* **Work instructions**
Repeat each entry below exactly, omitting any picture it holds.

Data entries
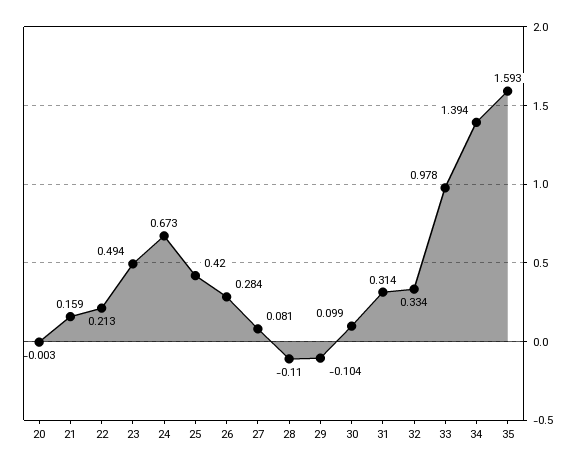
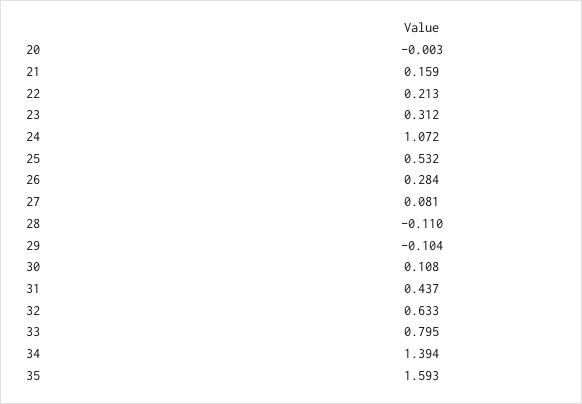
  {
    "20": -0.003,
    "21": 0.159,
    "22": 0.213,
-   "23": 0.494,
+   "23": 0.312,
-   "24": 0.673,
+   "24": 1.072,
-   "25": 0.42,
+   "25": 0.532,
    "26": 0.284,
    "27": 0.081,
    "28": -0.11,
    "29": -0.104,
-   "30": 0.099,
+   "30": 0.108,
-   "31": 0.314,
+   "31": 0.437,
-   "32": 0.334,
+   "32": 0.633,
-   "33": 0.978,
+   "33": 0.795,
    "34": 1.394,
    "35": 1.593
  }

* **Worked solution**
  {
    "20": -0.003,
    "21": 0.159,
    "22": 0.213,
-   "23": 0.494,
+   "23": 0.312,
-   "24": 0.673,
+   "24": 1.072,
-   "25": 0.42,
+   "25": 0.532,
    "26": 0.284,
    "27": 0.081,
    "28": -0.11,
    "29": -0.104,
-   "30": 0.099,
+   "30": 0.108,
-   "31": 0.314,
+   "31": 0.437,
-   "32": 0.334,
+   "32": 0.633,
-   "33": 0.978,
+   "33": 0.795,
    "34": 1.394,
    "35": 1.593
  }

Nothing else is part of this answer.